Groups Look To Form New State Leaving Chicago Behind
By Stephanie Malench
smalench@timestribunenews.com
Over recent years, residents throughout Illinois have expressed dissatisfaction with the Illinois legislature passing laws that apply to Chicago while ignoring the rest of the state. Currently, there are two distinct and separate groups looking to form a new state, leaving Chicago behind.
The first group, Illinois Separation, is seeking to separate from Chicago through referendums passed in each of the 101 counties (excluding Cook County which Chicago is located in). The movement took hold when Governor JB Pritzker doubled the gas tax and increased numerous other taxes in early 2020.
Between the 2020 elections and the spring 2021 election, 25 counties have already passed the referendum, and six more (Hancock, Bond, Jasper, Wayne, Edwards, and Wabash) either have enough petition signatures or approval from their county board to put the referendum on the next election’s ballot.

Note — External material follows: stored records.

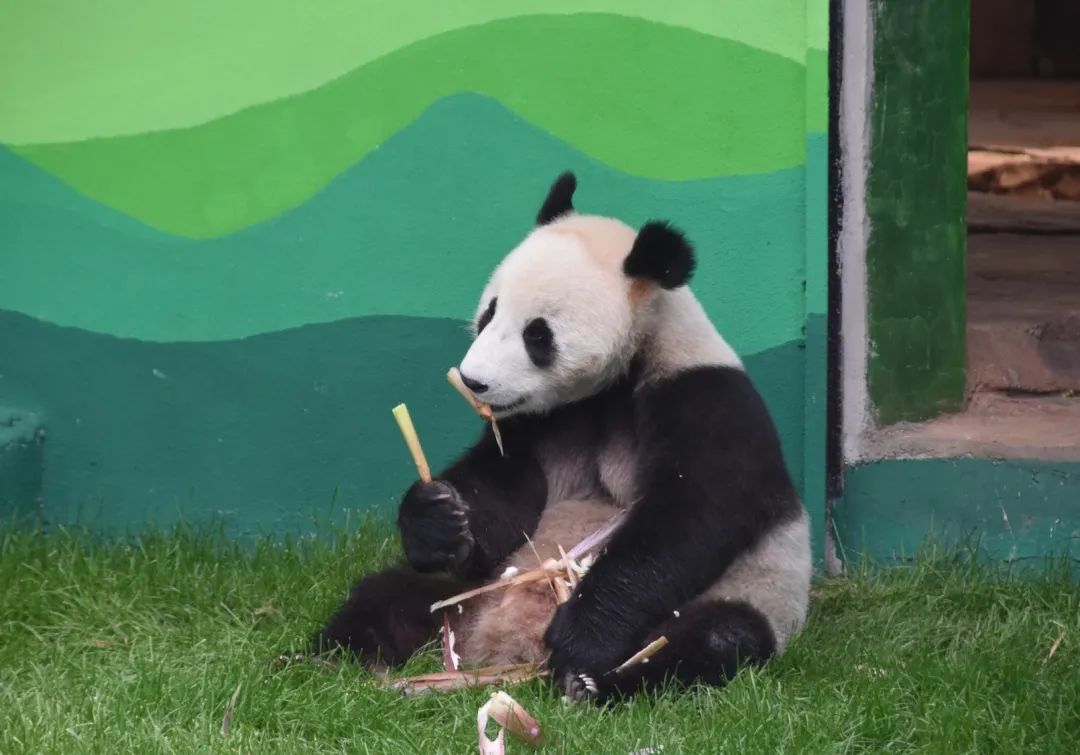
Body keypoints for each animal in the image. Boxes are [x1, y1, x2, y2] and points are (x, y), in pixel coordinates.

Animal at [313, 172, 812, 704]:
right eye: (489, 313)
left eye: (538, 335)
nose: (472, 380)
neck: (618, 376)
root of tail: (503, 656)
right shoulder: (540, 423)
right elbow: (504, 492)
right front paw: (438, 518)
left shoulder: (703, 398)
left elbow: (691, 516)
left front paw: (582, 636)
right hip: (466, 599)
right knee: (389, 595)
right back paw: (330, 659)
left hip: (748, 597)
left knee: (714, 639)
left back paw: (594, 682)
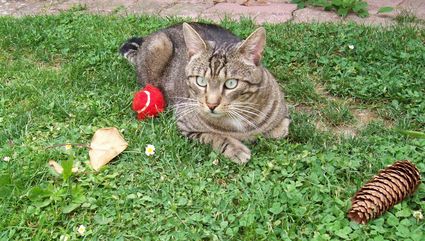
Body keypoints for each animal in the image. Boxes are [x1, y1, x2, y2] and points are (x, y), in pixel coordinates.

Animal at [121, 22, 290, 164]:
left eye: (231, 83)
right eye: (200, 81)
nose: (211, 104)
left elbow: (281, 129)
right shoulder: (184, 123)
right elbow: (214, 136)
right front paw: (235, 148)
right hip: (160, 47)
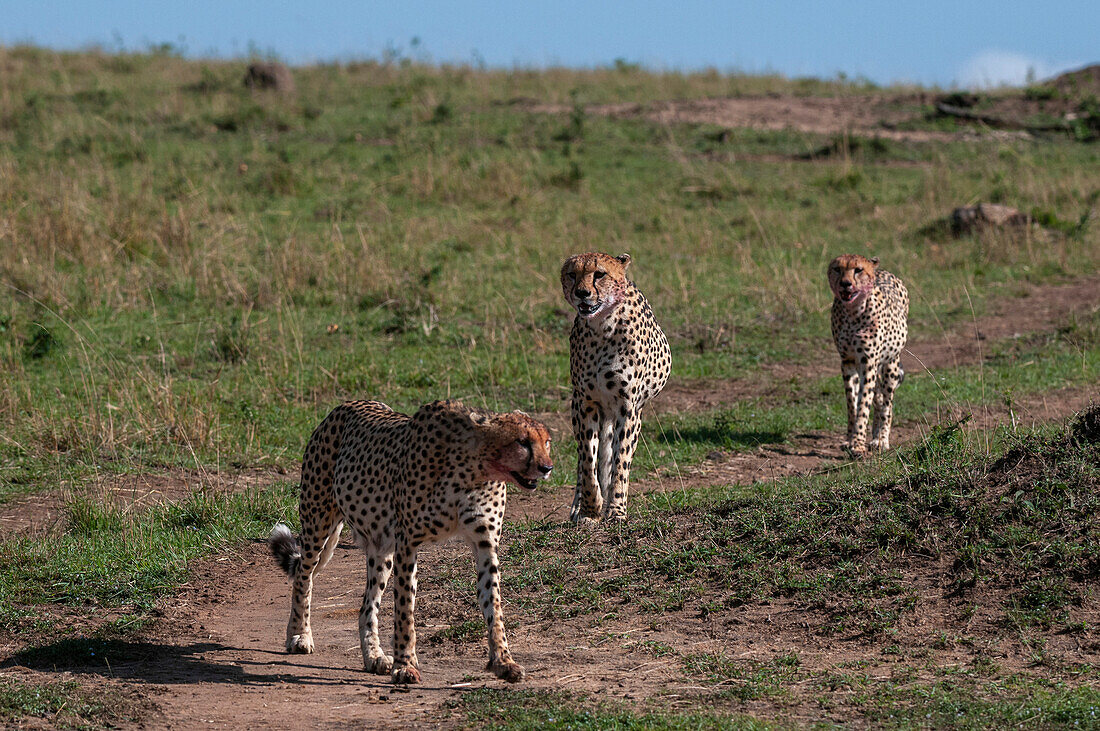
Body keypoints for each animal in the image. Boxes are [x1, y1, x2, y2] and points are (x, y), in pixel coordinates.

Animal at [270, 395, 554, 681]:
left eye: (547, 441)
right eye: (522, 441)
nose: (547, 467)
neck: (476, 471)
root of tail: (346, 405)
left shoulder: (485, 544)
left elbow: (493, 604)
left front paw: (503, 661)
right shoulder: (407, 542)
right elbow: (405, 608)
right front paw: (405, 664)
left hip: (381, 548)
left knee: (366, 607)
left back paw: (374, 656)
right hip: (318, 523)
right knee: (303, 576)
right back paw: (299, 635)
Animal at [558, 253, 668, 521]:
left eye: (600, 274)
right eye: (572, 274)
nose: (582, 293)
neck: (602, 326)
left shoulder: (628, 407)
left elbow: (620, 462)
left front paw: (616, 510)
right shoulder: (586, 403)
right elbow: (588, 461)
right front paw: (590, 509)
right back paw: (578, 507)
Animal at [827, 253, 910, 452]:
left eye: (858, 270)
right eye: (837, 269)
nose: (845, 284)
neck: (852, 312)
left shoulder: (868, 362)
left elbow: (864, 403)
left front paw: (857, 445)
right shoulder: (847, 361)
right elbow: (852, 404)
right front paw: (850, 439)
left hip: (890, 364)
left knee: (887, 402)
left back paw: (881, 439)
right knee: (878, 397)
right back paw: (874, 436)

The population of Illinois is approximately 12.7 million, 2.7 million or 21% of which are from Chicago. Because of this and the concentration of representatives in Chicago and the “collar counties”, it does not matter how Katie Stewart (D) or Charlie Meyer (R) vote.
Opponents to both methods of creating a new state without Chicago claim that the rest of the state needs Chicago to remain financially solvent. This is because money to the state’s universities and prisons throughout the state is considered money going downstate, or leaving Chicago. In 2013 dollars, Cook County paid $11.9 million and received $9.5 billion. $80.4 million in tax dollars goes to the collar counties.
Opponents also say that separating is the rest of the state’s answer to wanting to be a Republican state because Chicago carries the majority of Democrat voters in statewide elections.
The idea of one state forming from another is not new. West Virginia disagreed with Virginia’s plan to secede from the Union during the Civil War and became its own state and becoming its own state in the Union on June 20, 1863. Currently, Washington, D.C. is setting the precedent of filing for statehood.
Although volunteers for Illinois Separation had circulated petitions in 2020 and presented their case to the Madison County Board, because the board decided not to put the referendum on the November 2020 ballot, the group is starting over on collecting 8,000 signatures to put the issue on the ballot during one of the next upcoming elections (November 2021 or April 2022). The nonbinding referendum is strictly to send a message to the county’s state representatives that they want their county to pull away.
Once the majority of counties have passed the referendum each county board will then select two members to go to the Constitutional Convention.
The other group, New Illinois, a nonpartisan educational group whose mission is to educate Illinoisans about their right under Article 4 section 3 to for a new state under the U.S. Constitution was started in the spring of 2018. Their first year was spent getting organized and creating the necessary documents.
In February of 2019, county committees were created and HR 101 was introduced by Representative Brad Hallbrook (R-Shelbyville) asking the United States Congress to “remove Chicago from Illinois and make the city of 2.7 million people its own state”.
The resolution cites two major examples in support of the request. The first pertains to “electoral results such as the 2010 gubernatorial election in which the Democrat candidate won the election despite only carrying four counties out of 102 counties, and, in fact, did not need to carry any other counties to win because of the margin of victory in Chicago and Cook County”.
In the second example, “The City of Chicago is often bailed out by taxpayers in the rest of the State, such as the $221 million bailout for the CPS [Chicago Public Schools] pension system was signed into law last year”.
On October 17, 2020 the Formal Declaration of Independence was read by Chair GH Merritt outside the Hancock County Courthouse in Carthage.
According to The United States Constitution, Article IV Section 3, “New States may be admitted by the Congress into this Union; but no new States shall be formed or erected within the Jurisdiction of any other State; nor any State be formed by the Junction of two or more States, or parts of States, without the Consent of the Legislatures of the States concerned as well as of the Congress”.
New states must enter as pairs. Other bodies looking to be admitted as states include Puerto Rico, Washington, D.C., and New California (the northern half of the current state of California).
New Illinois has formulated six grievances in the form of position papers written by a constitutional lawyer since December 2020 as “Notices to All Illinoisans” read in public places throughout “New Illinois”. The grievances are similar to those filed by the US Colonies in their Declaration of Independence from England in 1776.
Each grievance addresses specific Articles and Amendments from the United States and Illinois Constitutions and is backed by United States Supreme Court Cases and guiding rules of the State of Illinois. New Illinois plans to release 40 grievances before the end of 2021, all clustered into three focal areas: representative government, government corruption, and fiscal catastrophe.
Although both groups are independent with the same goal, there is some overlap in their work.
New Illinois uses some of the statistics collected by Illinois Separation, such as the number of voters in the different counties that support breaking free of Chicago.
Three of New Illinois’ county representatives are working with Illinois Separation helping collect signatures.